Please copy every line of the listing below, character for character.

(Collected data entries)
++++

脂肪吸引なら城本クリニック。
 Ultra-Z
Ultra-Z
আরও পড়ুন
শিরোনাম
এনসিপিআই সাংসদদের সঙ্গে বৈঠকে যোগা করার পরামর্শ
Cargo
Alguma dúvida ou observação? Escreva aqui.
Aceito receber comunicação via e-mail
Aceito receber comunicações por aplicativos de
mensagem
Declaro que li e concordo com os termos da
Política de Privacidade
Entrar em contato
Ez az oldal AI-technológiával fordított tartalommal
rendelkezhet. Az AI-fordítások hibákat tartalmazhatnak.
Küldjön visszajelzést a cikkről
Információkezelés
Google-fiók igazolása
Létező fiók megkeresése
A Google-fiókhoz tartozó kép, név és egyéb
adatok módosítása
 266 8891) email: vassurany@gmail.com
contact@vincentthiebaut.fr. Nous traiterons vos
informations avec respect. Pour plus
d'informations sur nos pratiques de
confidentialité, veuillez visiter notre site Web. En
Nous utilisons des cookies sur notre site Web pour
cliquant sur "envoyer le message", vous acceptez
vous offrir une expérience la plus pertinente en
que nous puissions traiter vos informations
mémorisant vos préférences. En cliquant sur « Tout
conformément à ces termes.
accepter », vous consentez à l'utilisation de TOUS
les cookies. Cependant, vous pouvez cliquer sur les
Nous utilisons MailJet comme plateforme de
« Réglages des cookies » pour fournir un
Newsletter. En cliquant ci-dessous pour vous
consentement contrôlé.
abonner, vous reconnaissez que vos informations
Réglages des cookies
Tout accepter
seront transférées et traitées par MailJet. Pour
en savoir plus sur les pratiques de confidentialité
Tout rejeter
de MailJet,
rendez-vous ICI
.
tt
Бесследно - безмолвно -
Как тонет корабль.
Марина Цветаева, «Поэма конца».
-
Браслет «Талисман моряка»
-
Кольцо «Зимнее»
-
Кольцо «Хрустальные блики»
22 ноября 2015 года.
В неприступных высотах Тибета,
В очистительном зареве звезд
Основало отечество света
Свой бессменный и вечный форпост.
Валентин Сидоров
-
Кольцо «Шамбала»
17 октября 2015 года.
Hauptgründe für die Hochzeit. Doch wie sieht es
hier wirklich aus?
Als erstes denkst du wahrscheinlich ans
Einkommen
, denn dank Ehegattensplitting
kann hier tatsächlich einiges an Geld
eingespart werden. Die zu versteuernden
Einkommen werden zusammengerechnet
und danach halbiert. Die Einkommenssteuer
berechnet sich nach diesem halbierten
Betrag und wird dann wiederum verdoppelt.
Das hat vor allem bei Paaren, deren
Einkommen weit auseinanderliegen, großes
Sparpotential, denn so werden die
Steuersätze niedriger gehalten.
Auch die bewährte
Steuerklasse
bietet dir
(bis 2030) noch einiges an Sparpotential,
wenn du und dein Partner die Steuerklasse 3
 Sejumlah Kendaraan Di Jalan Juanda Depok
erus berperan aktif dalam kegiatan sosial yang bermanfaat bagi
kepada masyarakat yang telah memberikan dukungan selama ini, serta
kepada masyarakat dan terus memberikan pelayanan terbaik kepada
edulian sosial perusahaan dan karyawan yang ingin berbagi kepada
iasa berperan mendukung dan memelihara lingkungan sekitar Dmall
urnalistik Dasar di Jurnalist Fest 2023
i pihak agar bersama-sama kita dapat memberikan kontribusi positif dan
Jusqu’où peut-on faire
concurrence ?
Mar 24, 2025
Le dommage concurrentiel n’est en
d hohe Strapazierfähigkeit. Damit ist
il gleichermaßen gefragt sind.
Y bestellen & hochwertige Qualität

++++

OUTPUT BELOW:
脂肪吸引なら城本クリニック。
 Ultra-Z
Ultra-Z
আরও পড়ুন
শিরোনাম
এনসিপিআই সাংসদদের সঙ্গে বৈঠকে যোগা করার পরামর্শ
Cargo
Alguma dúvida ou observação? Escreva aqui.
Aceito receber comunicação via e-mail
Aceito receber comunicações por aplicativos de
mensagem
Declaro que li e concordo com os termos da
Política de Privacidade
Entrar em contato
Ez az oldal AI-technológiával fordított tartalommal
rendelkezhet. Az AI-fordítások hibákat tartalmazhatnak.
Küldjön visszajelzést a cikkről
Információkezelés
Google-fiók igazolása
Létező fiók megkeresése
A Google-fiókhoz tartozó kép, név és egyéb
adatok módosítása
 266 8891) email: vassurany@gmail.com
contact@vincentthiebaut.fr. Nous traiterons vos
informations avec respect. Pour plus
d'informations sur nos pratiques de
confidentialité, veuillez visiter notre site Web. En
Nous utilisons des cookies sur notre site Web pour
cliquant sur "envoyer le message", vous acceptez
vous offrir une expérience la plus pertinente en
que nous puissions traiter vos informations
mémorisant vos préférences. En cliquant sur « Tout
conformément à ces termes.
accepter », vous consentez à l'utilisation de TOUS
les cookies. Cependant, vous pouvez cliquer sur les
Nous utilisons MailJet comme plateforme de
« Réglages des cookies » pour fournir un
Newsletter. En cliquant ci-dessous pour vous
consentement contrôlé.
abonner, vous reconnaissez que vos informations
Réglages des cookies
Tout accepter
seront transférées et traitées par MailJet. Pour
en savoir plus sur les pratiques de confidentialité
Tout rejeter
de MailJet,
rendez-vous ICI
.
tt
Бесследно - безмолвно -
Как тонет корабль.
Марина Цветаева, «Поэма конца».
-
Браслет «Талисман моряка»
-
Кольцо «Зимнее»
-
Кольцо «Хрустальные блики»
22 ноября 2015 года.
В неприступных высотах Тибета,
В очистительном зареве звезд
Основало отечество света
Свой бессменный и вечный форпост.
Валентин Сидоров
-
Кольцо «Шамбала»
17 октября 2015 года.
Hauptgründe für die Hochzeit. Doch wie sieht es
hier wirklich aus?
Als erstes denkst du wahrscheinlich ans
Einkommen
, denn dank Ehegattensplitting
kann hier tatsächlich einiges an Geld
eingespart werden. Die zu versteuernden
Einkommen werden zusammengerechnet
und danach halbiert. Die Einkommenssteuer
berechnet sich nach diesem halbierten
Betrag und wird dann wiederum verdoppelt.
Das hat vor allem bei Paaren, deren
Einkommen weit auseinanderliegen, großes
Sparpotential, denn so werden die
Steuersätze niedriger gehalten.
Auch die bewährte
Steuerklasse
bietet dir
(bis 2030) noch einiges an Sparpotential,
wenn du und dein Partner die Steuerklasse 3
 Sejumlah Kendaraan Di Jalan Juanda Depok
erus berperan aktif dalam kegiatan sosial yang bermanfaat bagi
kepada masyarakat yang telah memberikan dukungan selama ini, serta
kepada masyarakat dan terus memberikan pelayanan terbaik kepada
edulian sosial perusahaan dan karyawan yang ingin berbagi kepada
iasa berperan mendukung dan memelihara lingkungan sekitar Dmall
urnalistik Dasar di Jurnalist Fest 2023
i pihak agar bersama-sama kita dapat memberikan kontribusi positif dan
Jusqu’où peut-on faire
concurrence ?
Mar 24, 2025
Le dommage concurrentiel n’est en
d hohe Strapazierfähigkeit. Damit ist
il gleichermaßen gefragt sind.
Y bestellen & hochwertige Qualität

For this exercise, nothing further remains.